Об экспедиции и детях
— В последние годы нам сложно оформить экспедиции, поэтому мы берем отпуск и едем, куда спланировали. Как археозоолога меня приглашают присоединиться археологи. Экспедиционный сезон — это июль-август. Я отправляюсь ближе к концу, на последнюю неделю, когда уже накопали находок для исследования. Мне желательно работать на раскопе, потому что некоторые кости невозможно достать, чтобы они не рассыпались в прах.
В экспедициях Евгения ведет записи в блокноте — квадрат раскопок, описание, замеры. Затем заносит всю информацию в таблицу. Может определить возраст животного с точностью до месяцев. Это помогает понять больше о поселении людей. Например, в одной из экспедиций нашли кости медвежат в возрасте несколько месяцев и таким образом поняли, что поселение было летом, а не зимой, как считалось ранее. Археозоологи помогают лучше понять быт древних людей в те времена, когда еще не было письменности.
У Евгении есть две дочери. Старшая была в экспедициях с восьми месяцев, младшая — с полутора лет. И здесь есть два варианта, говорит ученая: либо они полностью увлекаются той же сферой, либо категорически хотят заниматься чем-то другим. Старшая дочь сказала, что не будет ни археологом, ни зоологом — это не ее, хотя в экспедициях ей нравилось и она планирует ездить волонтером. А младшая пока просится ездить всюду. В экспедициях Евгения много фотографирует, ее фото даже выигрывали конкурсы «Викимедиа». В позапрошлом году она ездила в экспедицию в Монголию, 2 200 километров в авто проехали по пустыне Гоби через так называемую Долину динозавров.
— Моя 14-летняя дочь ездила со мной в Монголию. Добирались до нужного места шесть суток.

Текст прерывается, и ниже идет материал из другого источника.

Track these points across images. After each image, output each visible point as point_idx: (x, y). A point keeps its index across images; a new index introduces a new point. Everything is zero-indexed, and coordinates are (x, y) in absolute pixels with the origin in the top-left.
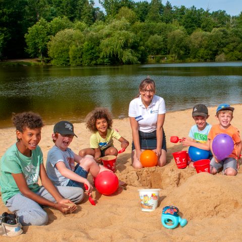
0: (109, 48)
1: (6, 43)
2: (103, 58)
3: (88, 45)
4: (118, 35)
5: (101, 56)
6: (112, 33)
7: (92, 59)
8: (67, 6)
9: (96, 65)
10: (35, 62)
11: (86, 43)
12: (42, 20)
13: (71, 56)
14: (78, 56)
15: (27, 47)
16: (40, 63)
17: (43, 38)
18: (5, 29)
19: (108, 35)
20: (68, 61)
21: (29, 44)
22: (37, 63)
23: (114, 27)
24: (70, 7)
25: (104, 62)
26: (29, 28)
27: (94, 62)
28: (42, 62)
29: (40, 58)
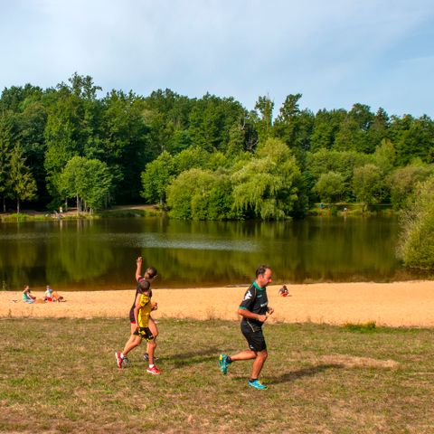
0: (244, 197)
1: (115, 186)
2: (235, 211)
3: (216, 193)
4: (257, 181)
5: (233, 208)
6: (249, 177)
7: (219, 213)
8: (209, 126)
9: (225, 220)
10: (152, 210)
11: (214, 189)
12: (165, 153)
13: (193, 207)
14: (202, 207)
15: (143, 190)
16: (158, 212)
17: (163, 179)
18: (117, 166)
19: (245, 180)
20: (189, 213)
21: (146, 186)
22: (154, 211)
23: (254, 169)
24: (213, 126)
25: (236, 216)
26: (148, 165)
27: (222, 216)
28: (161, 211)
29: (159, 205)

В этой экспедиции я полюбила курдючный жир. Они там фактически питаются одним мясом. Раз в 200 километров по дороге есть юрты, где можно перекусить и остановиться. У каждого жителя есть свои стада животных. При этом часто у юрты может стоять современная солнечная батарея, а внутри — плазменный телевизор.

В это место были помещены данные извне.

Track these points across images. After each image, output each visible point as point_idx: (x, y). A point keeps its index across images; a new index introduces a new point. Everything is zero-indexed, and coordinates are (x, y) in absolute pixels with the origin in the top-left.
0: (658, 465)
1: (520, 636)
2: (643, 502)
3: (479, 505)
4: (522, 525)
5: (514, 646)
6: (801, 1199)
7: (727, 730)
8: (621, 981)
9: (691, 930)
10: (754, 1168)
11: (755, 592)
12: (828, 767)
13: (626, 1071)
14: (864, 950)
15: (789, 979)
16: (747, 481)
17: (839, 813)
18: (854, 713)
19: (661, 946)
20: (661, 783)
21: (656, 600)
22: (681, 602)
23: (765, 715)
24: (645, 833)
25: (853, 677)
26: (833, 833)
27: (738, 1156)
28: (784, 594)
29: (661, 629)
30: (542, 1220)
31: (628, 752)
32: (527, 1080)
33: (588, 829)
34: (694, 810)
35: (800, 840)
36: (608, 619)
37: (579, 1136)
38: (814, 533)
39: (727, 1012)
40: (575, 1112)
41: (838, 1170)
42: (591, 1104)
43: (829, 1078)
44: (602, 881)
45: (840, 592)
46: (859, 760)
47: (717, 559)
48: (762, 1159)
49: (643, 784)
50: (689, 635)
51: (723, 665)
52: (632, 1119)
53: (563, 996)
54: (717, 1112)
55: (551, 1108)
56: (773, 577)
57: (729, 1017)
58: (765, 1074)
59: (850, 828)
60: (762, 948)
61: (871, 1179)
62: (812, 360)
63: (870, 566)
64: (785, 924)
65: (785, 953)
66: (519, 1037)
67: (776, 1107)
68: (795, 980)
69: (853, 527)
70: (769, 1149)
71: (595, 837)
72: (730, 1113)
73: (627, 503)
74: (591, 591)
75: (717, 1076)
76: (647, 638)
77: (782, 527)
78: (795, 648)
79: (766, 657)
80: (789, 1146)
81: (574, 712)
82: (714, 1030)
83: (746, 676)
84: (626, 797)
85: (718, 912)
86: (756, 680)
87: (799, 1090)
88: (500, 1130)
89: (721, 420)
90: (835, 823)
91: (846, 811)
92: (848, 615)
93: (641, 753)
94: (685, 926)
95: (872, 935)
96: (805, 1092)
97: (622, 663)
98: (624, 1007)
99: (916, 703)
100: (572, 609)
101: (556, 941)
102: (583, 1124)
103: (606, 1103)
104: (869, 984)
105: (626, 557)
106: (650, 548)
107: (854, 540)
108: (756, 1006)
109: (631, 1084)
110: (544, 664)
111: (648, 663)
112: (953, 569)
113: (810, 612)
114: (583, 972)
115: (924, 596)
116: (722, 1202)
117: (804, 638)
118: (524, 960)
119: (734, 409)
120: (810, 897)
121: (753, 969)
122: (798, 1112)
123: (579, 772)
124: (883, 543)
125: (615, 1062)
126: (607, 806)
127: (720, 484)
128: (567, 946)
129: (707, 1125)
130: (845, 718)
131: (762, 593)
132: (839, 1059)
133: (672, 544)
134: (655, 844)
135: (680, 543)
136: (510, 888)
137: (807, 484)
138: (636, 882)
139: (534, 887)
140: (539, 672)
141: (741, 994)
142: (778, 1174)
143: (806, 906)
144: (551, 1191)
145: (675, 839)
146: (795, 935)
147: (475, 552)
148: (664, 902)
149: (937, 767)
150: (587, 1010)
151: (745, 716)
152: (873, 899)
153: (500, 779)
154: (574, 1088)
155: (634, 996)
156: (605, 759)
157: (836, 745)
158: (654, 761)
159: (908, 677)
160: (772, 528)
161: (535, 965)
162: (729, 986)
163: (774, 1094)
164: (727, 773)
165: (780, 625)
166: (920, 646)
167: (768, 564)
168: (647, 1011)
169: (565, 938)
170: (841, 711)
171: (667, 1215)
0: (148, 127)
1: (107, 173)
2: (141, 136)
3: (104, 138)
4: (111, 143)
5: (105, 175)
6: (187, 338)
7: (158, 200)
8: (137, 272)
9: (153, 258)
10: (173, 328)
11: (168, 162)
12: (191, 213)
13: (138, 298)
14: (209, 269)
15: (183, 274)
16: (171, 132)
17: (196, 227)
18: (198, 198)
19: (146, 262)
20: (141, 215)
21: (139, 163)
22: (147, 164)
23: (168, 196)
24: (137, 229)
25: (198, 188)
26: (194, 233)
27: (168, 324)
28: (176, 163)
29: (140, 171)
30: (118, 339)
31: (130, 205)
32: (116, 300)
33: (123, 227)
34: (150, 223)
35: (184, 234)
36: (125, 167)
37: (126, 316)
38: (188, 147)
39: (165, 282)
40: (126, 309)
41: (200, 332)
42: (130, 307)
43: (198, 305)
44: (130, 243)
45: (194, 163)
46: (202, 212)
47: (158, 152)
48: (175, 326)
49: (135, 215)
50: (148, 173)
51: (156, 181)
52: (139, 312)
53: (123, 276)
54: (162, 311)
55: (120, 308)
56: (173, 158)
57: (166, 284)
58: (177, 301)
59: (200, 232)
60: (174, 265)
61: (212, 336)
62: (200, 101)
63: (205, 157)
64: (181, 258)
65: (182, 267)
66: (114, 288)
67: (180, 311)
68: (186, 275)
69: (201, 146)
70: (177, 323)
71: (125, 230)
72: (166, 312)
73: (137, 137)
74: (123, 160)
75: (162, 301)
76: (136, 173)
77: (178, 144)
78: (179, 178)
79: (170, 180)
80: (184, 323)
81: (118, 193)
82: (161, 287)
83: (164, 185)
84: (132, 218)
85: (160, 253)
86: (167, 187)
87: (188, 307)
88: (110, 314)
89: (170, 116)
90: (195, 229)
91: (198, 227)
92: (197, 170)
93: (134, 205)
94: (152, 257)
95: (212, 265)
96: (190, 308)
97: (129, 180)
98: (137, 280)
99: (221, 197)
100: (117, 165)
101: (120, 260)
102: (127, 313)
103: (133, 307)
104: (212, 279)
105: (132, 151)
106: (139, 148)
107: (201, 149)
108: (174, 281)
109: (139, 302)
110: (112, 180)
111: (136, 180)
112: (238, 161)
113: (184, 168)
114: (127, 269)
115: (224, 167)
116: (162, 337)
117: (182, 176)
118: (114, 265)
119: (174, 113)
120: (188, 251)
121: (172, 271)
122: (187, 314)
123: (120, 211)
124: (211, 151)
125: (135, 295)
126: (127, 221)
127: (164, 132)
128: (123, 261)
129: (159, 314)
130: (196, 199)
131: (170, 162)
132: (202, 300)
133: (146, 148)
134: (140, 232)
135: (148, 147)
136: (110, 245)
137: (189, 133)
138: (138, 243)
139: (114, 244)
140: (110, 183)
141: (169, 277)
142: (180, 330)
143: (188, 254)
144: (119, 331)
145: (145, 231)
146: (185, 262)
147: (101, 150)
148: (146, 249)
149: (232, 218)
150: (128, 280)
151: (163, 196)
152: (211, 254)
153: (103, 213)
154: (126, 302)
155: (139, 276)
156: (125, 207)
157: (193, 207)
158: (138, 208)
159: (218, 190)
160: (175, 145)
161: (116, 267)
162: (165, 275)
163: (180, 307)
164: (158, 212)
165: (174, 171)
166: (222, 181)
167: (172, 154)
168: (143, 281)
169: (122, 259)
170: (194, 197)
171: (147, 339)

О хендмейде от ученых и популяризации
В 2016 году Евгения начала проект «Хендмейд от ученых». Именно тогда всей Национальной академии наук сократили финансирование в десять раз, а Институт зоологии очередной раз ушел в неоплачиваемый отпуск. Встал вопрос — где брать деньги. И здесь ученая вспомнила, что умеет делать украшения из бисера, а ее коллега, заведующая библиотекой — расписывать витражи, а еще кто-то вяжет, кто-то еще что-то умеет делать руками. Евгения начала узнавать, сколько стоит участие в различных ярмарках. Цены были достаточно высоки — тысяча гривен в день и это без шансов, что кто-то что-то купит. Поэтому она решила устроить собственную ярмарку и бросила клич в соцсети. Идею поддержали в дирекции института и предоставили зал.
— Один из наших коллег занимается резьбой по дереву и делал посох для фильма «Захар Беркут». У нас было 65 участников из пяти городов. Представлены не только украшения и сувениры, но и разное вкусненькое. У нас семья физиков делает вяленые помидоры, а герпетологи — бастурму.

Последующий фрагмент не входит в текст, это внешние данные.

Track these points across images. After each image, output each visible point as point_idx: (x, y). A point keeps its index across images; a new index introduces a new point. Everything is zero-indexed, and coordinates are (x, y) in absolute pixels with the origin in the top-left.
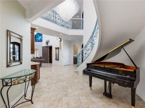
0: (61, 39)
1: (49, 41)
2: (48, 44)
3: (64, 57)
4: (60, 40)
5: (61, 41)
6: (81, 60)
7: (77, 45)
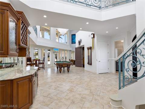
0: (94, 35)
1: (81, 41)
2: (80, 45)
3: (98, 61)
4: (92, 36)
5: (94, 37)
6: (131, 73)
7: (123, 41)
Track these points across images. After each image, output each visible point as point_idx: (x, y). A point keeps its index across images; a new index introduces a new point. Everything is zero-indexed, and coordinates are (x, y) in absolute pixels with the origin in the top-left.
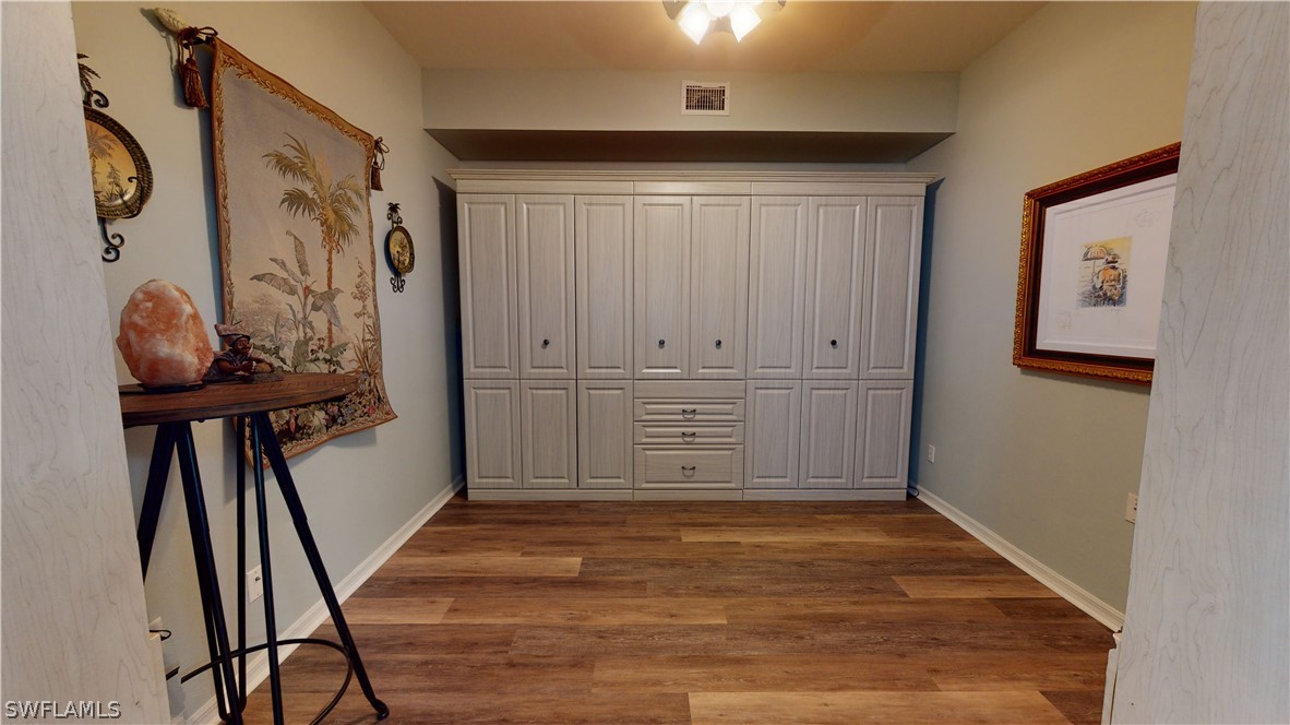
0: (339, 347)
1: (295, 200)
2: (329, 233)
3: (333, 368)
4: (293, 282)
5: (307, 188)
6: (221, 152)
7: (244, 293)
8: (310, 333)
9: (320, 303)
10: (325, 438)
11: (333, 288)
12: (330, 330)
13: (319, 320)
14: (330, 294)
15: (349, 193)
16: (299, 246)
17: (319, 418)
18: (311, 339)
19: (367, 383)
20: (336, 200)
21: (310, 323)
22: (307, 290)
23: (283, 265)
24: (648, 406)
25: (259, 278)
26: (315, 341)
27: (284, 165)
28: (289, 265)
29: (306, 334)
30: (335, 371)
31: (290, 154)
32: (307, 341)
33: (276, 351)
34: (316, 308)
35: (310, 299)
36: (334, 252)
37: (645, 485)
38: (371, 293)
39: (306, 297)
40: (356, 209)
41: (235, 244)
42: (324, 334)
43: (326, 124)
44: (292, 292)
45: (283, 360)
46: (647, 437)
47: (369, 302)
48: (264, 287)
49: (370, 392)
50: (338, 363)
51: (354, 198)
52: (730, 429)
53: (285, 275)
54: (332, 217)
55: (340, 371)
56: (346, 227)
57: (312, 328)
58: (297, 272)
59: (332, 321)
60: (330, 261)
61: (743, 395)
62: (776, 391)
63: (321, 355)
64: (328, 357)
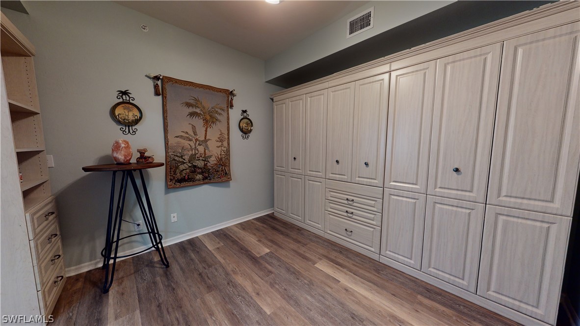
0: (208, 156)
1: (192, 114)
2: (206, 122)
3: (206, 163)
4: (191, 137)
5: (198, 111)
6: (166, 105)
7: (172, 141)
8: (197, 152)
9: (201, 143)
10: (202, 183)
11: (207, 138)
12: (205, 151)
13: (201, 149)
14: (206, 140)
15: (217, 110)
16: (194, 127)
17: (199, 177)
18: (197, 154)
19: (221, 168)
20: (210, 112)
21: (197, 149)
22: (197, 140)
23: (187, 133)
24: (331, 193)
25: (177, 137)
26: (199, 154)
27: (188, 105)
28: (189, 133)
29: (195, 152)
30: (207, 163)
31: (192, 102)
32: (195, 154)
33: (182, 157)
34: (199, 145)
35: (198, 142)
36: (208, 129)
37: (329, 232)
38: (226, 140)
39: (196, 142)
40: (220, 114)
41: (169, 128)
42: (203, 152)
43: (208, 90)
44: (190, 140)
45: (184, 159)
46: (331, 208)
47: (225, 144)
48: (178, 139)
49: (222, 171)
50: (208, 161)
51: (219, 111)
52: (373, 216)
53: (188, 136)
54: (208, 117)
55: (209, 164)
56: (215, 120)
57: (198, 151)
58: (193, 134)
59: (206, 148)
60: (206, 131)
61: (381, 197)
62: (404, 199)
63: (201, 158)
64: (204, 159)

Цели у ярмарки было две — не только продать, но и показать, что ученые очень интересные люди, со своими талантами и хобби. В этом году была бы уже седьмая выставка-ярмарка, если бы не карантин.
А еще для популяризации науки и ученых Евгения регулярно читает лекции по приглашению.
— Лет пять назад, когда я общалась со знакомыми из других сфер, они часто не понимали, что такое фундаментальная наука, зачем она нужна. Это для меня был ужас, но одновременно и стимул изменить отношение людей к науке. Я много участвую в научных ивентах и вижу, что сейчас ситуация изменилась. Думаю, что следующий шаг за школами. Учителям следует чаще приглашать ученых на открытые лекции, а ученым — подняться с диванов и чаще ходить в народ. Такое событие ребенок запомнит и возможно в будущем захочет стать ученым.